Our journey around Ireland next took us north to the Cliffs of Moher. From Dingle we headed through Tralee then to the Tarbert ferry over the River Shannon. The ferry ride can save you considerable time (the other option being driving all the way around the river) but it only runs once an hour so you need to check its schedule and time your arrival accordingly. The ferry ride lasts about 15 minutes and it was cold but very scenic.
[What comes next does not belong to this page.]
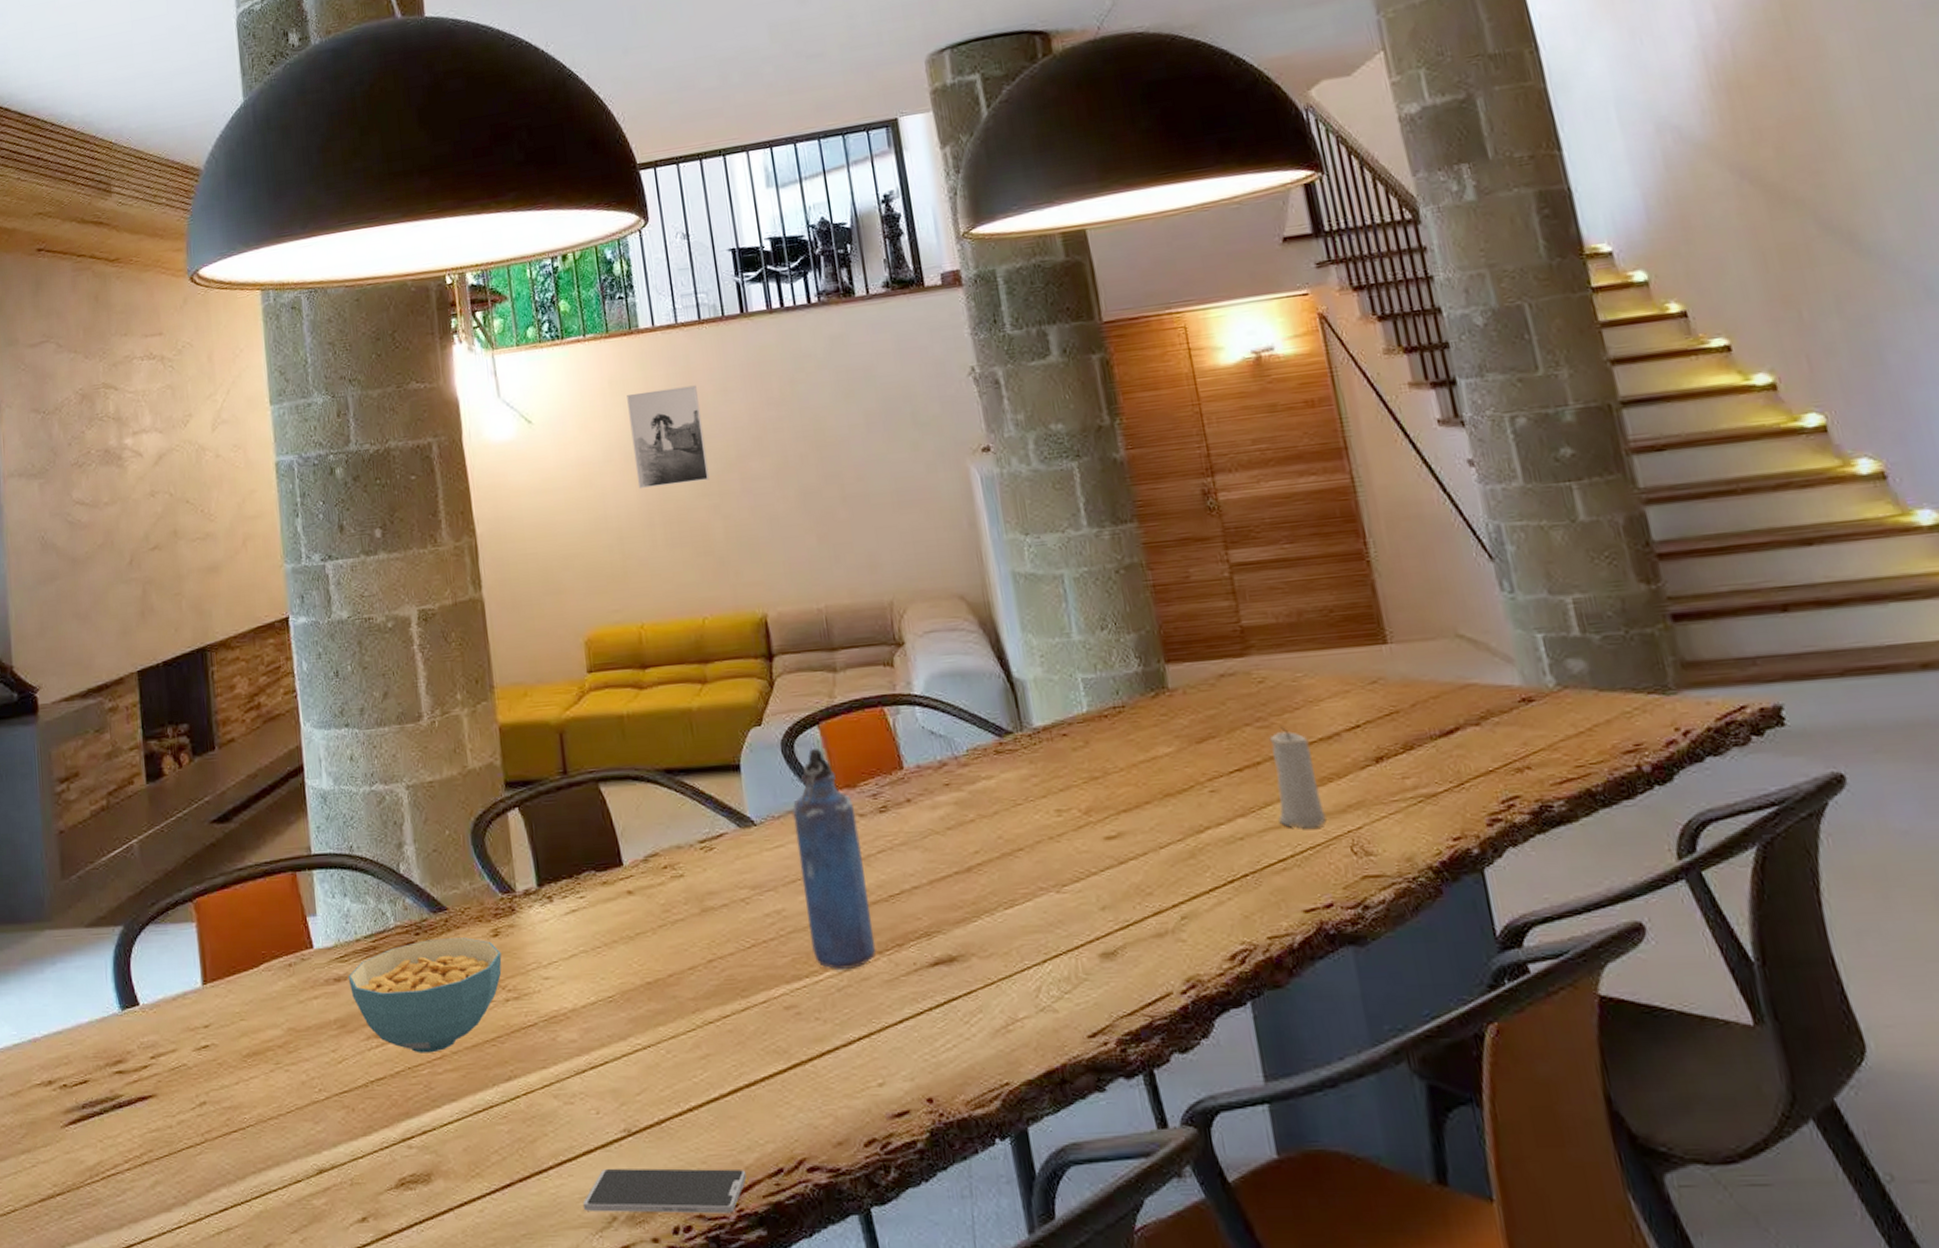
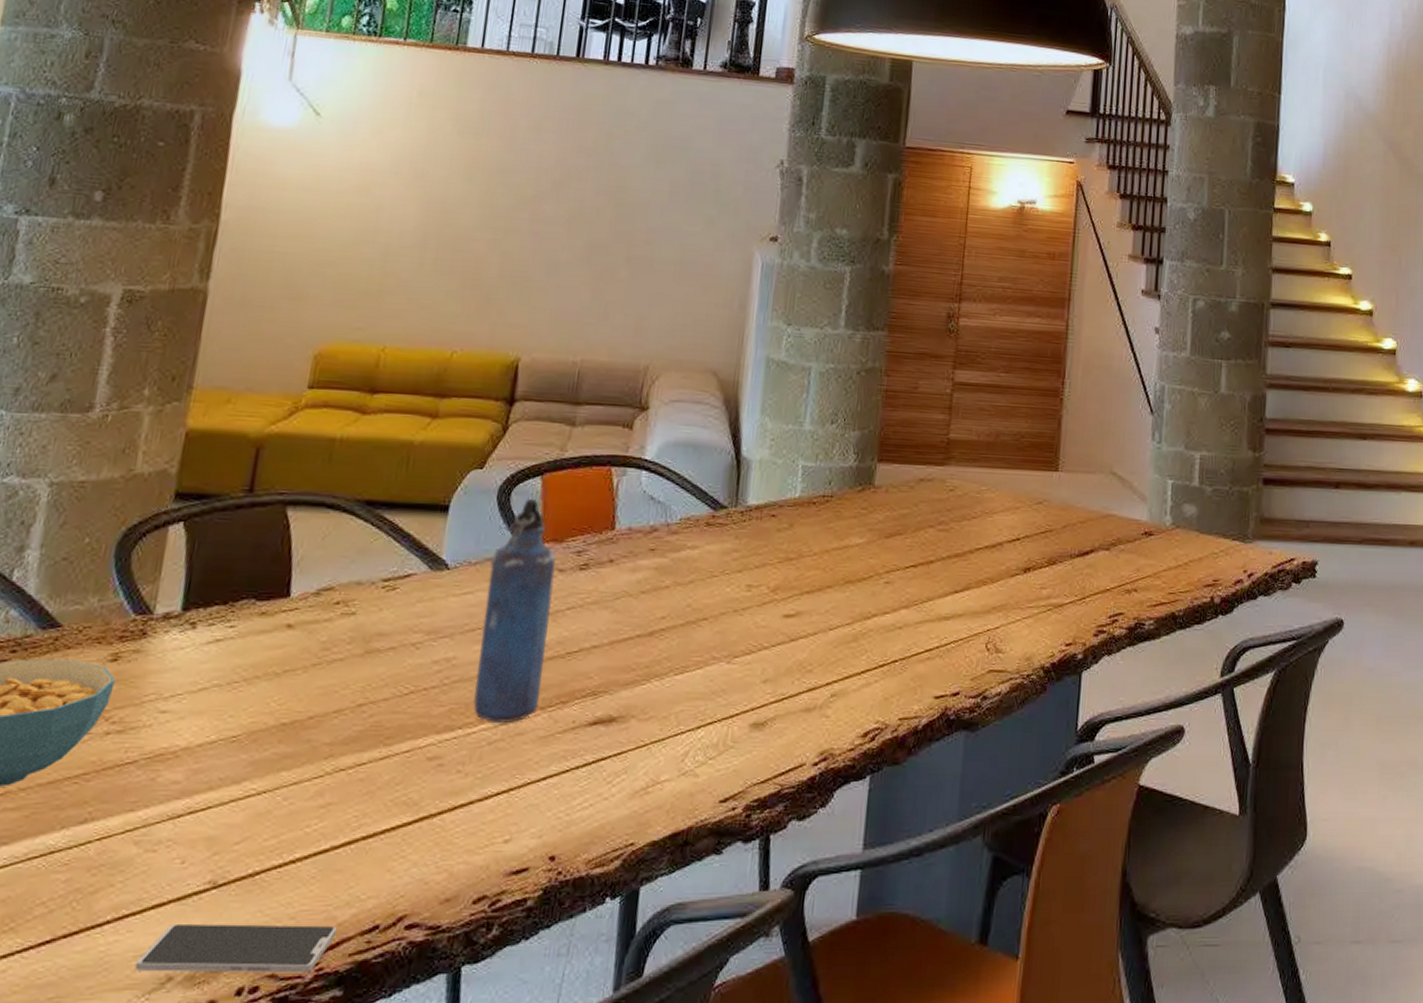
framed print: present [627,385,710,488] -> none [420,110,511,214]
candle: present [1269,725,1326,829] -> none [935,531,976,624]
Soon we’re in County Clare and our main stop of the day is not far ahead, the famous Cliffs of Moher (pronounced Maahrr), Ireland’s most popular natural tourist attraction which draws over a million visitors a year. The first stop when visiting the Cliffs should be the new Visitor Center which is built into a hill near the cliffs and blends in beautifully with the countryside. The visitor center has some interesting exhibits and a nice cafeteria with wonderful views (towards the southern cliffs and Hag’s head).
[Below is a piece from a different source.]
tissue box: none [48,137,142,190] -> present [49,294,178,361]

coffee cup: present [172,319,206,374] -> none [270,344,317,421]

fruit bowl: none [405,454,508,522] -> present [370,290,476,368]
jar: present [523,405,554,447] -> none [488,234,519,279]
When you’ve viewed the exhibits you’re ready to go see and enjoy the actual cliffs. Stretching for five miles (8 km) and standing up to 760 ft (240 m) high, the Cliffs of Moher are very sheer. The cliffs are ancient layered shale, sandstone and flagstone and contain many marine fossils. The winds in the area are strong and these together with the sea and rain are constantly eroding the rock face. And the cliffs very literally are a straight drop down, nothing at all gradual about them.
Perhaps of greatest surprise to me was that long stretches of the cliffs were not fenced off or barricaded in any way. It was up to each tourist to be responsible and to ensure they didn’t fall off or step over the precipice. Obviously Ireland has very different tort laws than the USA and I found this quite appealing. It’s worth noting that there several plaques posted in these open areas that prominently display a suicide prevention hotline. The highest point along the cliffs is O’Brien’s tower, built of flagstone, an observation point made for tourists. Below the tower is a sea stack known as Branaumore Rock which stands 70 m high.
The cliffs are home to large numbers of birds (20 species and 30,000 breeding pairs!) which includes puffins, guillemots and razor-bills. It is not surprising to learn that the area is a major bird preserve. These cliffs are very hazardous for ships, many of which have been wrecked here, so the area still avoided by mariners. There are smaller cruise vessels that do brave these waters on calmer days and offer you a chance to see these sheer cliffs from sea, a different perspective than what you’d get from land.
I’d count on about a half day to visit the Cliffs, longer if you want to hike their entire length. They’re very dramatic cliffs and worth seeing, but to me the beauty of the area is nowhere near what is found on the Dingle peninsula or around the Ring of Kerry. If your time is limited, head there instead.
A little further northeast in County Clare, but still close to the cliffs, is “the Burren“. This is a very barren, rocky area covering about 250 sq kilometers that at first glance looks nearly lifeless. This area was scoured by the glaciers of the last Ice age and mostly looks like dead rock. On close examination, especially in the spring, there is a very diversified flower population struggling for life in the cracked rocks. More amazing is that are 600 variety of plants grow here, ranging from Mediterranean to arctic plant species, a very unusual combination. Even this barren land you can find a lot of ancient sites, including burial sites.
To see a complete list of my posts on Ireland, please click on this link.
We’ve been to The Cliffs of Moher twice and each time was most enjoyable. Walking along these cliffs is exhilarating and the views of the Atlantic Ocean are beautiful.
A very short drive from The Cliffs is the quaint little town of Doolin, which is also on the sea. It was late afternoon when we departed the The Cliffs and just decided, on a whim, to stop in Doolin to find a b&b to spend the night. We saw a sign for several b&b’s, but decided to try a place called Susan Daly’s B&B. It turned out to be the best b&b we stayed in during our entire trip to Ireland and she was the most gracious hostess. Our room overlooked a intensely green meadow and the ruins of a very old church. We loved everything about our stay and she tried calling several places to find us a b&b in Galway, but was unable. She give us directions to College Road, where numerous b&b’s are located and were able to find accommodations.
She recommended a place called O’Conner’s for dinner and then we took a walk down to pier and beach. The beach was one of the most unusual we’ve ever seen.
Above is Susan Daly’s B&B in Doolin.
The Cliffs of Moher from Doolin somewhere between the b&b and the pier.
Above is the beach in Doolin, which looks like an ancient lava flow. It was very unusual, it say the least.
We were in Ireland for two weeks driving around with a very loose itinerary and most times just going where the road took us.
Thanks for the great info, Rbciao! I also love finding little places like this along my journey. Amazing how a nice B&B experience adds so much to your enjoyment of the day. And your photo of the cliffs provides a very different perspective and makes one appreciate how tall they really are!
The Cliffs of Moher are beautiful, but the day we were there, while it was clear and sunny, the wind was bitterly cold. It would not have been a problem with proper gear but as we were trying to travel light, I lacked all the layers I would have had back home.